Planted in full sun or partial shade, Eastern Red Cedar will easily grow on a variety of soils, including clay, but will not do well on soils kept continually moist. It is long-lived with one of the oldest trees, in Wisconsin, more than 1,200 years old. There is a stump in the Montreal Botanical Garden from a 375 year old tree. Growth may be poor in landscapes which are over-irrigated.
Plants are difficult to transplant due to a coarse root system, except when quite small. Larger plants can be transplanted if they are root pruned prior to moving them. Water until well-established and then, except for pruning, forget about the tree. It performs admirably with no care, even on alkaline soil and along the coast. Trees often grow on limestone soil in their native habitat.
Natural habitat is dry and windy with full sun exposure. It looks best in an open site with no shade during the day. This allows the foliage to dry quickly in the morning and helps prevent foliage disease from thinning the canopy. A well-drained soil is essential for good growth. Wet soil rots the roots and causes plant decline.
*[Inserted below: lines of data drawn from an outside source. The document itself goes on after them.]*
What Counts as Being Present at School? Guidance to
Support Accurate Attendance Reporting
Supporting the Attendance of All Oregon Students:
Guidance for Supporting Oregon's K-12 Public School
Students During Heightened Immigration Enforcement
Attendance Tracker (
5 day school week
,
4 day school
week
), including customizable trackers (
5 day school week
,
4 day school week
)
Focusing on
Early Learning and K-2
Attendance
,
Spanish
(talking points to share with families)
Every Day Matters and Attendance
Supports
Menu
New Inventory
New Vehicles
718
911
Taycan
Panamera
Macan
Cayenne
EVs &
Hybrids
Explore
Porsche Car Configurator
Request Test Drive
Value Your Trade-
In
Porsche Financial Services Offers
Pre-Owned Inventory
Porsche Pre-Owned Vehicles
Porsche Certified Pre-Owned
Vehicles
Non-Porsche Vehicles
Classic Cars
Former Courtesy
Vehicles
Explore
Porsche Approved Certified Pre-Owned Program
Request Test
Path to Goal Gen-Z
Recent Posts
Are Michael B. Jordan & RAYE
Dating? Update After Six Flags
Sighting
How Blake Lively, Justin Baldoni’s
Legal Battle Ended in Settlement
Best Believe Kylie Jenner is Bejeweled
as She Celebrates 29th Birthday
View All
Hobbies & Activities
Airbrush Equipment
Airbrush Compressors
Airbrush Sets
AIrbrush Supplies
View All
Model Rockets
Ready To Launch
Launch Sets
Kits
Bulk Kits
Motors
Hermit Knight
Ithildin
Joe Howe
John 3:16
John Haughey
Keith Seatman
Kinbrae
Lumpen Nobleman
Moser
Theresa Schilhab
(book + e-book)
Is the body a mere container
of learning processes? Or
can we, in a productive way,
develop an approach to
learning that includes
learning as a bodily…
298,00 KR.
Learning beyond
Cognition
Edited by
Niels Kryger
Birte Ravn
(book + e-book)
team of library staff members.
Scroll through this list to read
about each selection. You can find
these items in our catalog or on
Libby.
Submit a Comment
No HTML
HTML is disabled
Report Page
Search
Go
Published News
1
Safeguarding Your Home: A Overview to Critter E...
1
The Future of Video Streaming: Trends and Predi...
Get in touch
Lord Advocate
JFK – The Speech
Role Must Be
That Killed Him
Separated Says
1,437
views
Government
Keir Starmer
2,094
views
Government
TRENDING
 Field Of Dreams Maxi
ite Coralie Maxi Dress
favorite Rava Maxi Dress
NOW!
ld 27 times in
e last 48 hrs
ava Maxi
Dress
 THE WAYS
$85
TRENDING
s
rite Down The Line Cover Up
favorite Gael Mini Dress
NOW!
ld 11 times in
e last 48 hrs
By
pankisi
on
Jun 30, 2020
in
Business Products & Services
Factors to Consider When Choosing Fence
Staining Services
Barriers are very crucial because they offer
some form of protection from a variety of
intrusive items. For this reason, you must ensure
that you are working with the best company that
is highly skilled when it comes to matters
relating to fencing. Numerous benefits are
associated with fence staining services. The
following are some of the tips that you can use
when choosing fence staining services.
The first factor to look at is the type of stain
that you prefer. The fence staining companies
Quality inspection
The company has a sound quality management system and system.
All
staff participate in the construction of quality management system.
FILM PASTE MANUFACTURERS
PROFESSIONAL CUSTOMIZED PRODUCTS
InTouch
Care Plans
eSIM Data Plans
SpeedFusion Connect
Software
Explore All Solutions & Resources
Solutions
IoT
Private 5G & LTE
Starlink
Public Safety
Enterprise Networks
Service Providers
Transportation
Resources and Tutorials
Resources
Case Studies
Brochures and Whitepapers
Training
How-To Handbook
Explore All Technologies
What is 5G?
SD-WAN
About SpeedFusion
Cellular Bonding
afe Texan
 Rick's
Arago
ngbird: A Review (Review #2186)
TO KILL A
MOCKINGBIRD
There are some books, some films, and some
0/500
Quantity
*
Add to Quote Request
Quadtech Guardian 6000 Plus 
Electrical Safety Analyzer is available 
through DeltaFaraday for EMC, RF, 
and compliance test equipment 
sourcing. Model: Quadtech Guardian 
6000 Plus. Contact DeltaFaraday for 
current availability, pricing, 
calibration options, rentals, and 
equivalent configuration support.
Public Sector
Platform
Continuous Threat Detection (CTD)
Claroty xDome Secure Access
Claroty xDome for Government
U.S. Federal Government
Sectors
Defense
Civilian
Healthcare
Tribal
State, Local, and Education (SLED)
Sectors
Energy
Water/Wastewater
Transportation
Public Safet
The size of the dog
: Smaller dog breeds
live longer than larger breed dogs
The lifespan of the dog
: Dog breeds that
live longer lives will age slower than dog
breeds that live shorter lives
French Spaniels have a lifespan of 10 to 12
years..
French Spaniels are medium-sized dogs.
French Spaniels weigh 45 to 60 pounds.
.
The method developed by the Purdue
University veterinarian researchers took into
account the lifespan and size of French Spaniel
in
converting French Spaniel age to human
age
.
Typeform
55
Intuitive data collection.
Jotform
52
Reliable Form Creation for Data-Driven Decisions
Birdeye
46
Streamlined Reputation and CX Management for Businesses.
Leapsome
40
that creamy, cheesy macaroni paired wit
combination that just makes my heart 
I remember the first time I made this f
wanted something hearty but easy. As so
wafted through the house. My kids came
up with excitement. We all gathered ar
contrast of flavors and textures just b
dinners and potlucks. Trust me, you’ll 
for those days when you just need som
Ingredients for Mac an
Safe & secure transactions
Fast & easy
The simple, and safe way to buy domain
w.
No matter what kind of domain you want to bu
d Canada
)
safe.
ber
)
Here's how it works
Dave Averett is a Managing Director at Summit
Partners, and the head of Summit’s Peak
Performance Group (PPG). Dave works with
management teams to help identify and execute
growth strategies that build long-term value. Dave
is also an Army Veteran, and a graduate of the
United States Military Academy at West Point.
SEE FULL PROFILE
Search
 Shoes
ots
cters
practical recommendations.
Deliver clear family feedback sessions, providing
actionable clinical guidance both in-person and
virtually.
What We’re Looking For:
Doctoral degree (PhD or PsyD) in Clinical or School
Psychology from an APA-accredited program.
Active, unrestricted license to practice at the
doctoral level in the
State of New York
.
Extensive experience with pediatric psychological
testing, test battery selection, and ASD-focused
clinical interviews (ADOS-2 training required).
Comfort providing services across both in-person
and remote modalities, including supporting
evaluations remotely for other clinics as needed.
There may be local restrictions on planting this tree near apple orchards because it is the alternate host for cedar-apple rust. Pruning to a single leader helps prevent breakage in ice storms and other storms. Do this by removing leaders that compete with the one you have chosen to become the main leader.
Male trees generate copious amounts of pollen which cause significant allergy problems for many people; female trees produce fruit but no pollen. Female cultivars include: ‘Canaertii’, ‘Chamberlaynii’, ‘Pendula Chamberlaynii’, and ‘Pendula Virdis’; male cultivars include ‘Burkii’, ‘Cupressifolia’, ‘Filifera’, ‘Hillspire’, ‘Prostrata Silver’, ‘Silver’, and ‘Tripartita’.
I (Dr. Gilman) have not been able to figure out why we have not embraced this versatile tree more in American landscapes. Why search off the continent for ornamental and environmentally friendly plants when we have a great one right here at home. There are many opportunities to select outstanding cultivars or use the ones we already have.
This tree makes a wonderful street tree and has performed well in this role in some communities, especially along the coast.
Plants serve as hosts for swedner’s hairstreak (Mitoura gryneus swedneri) butterfly larvae. The fruit is eaten by robbins, bluebirds, cedar waxwings and mockingbirds, among others.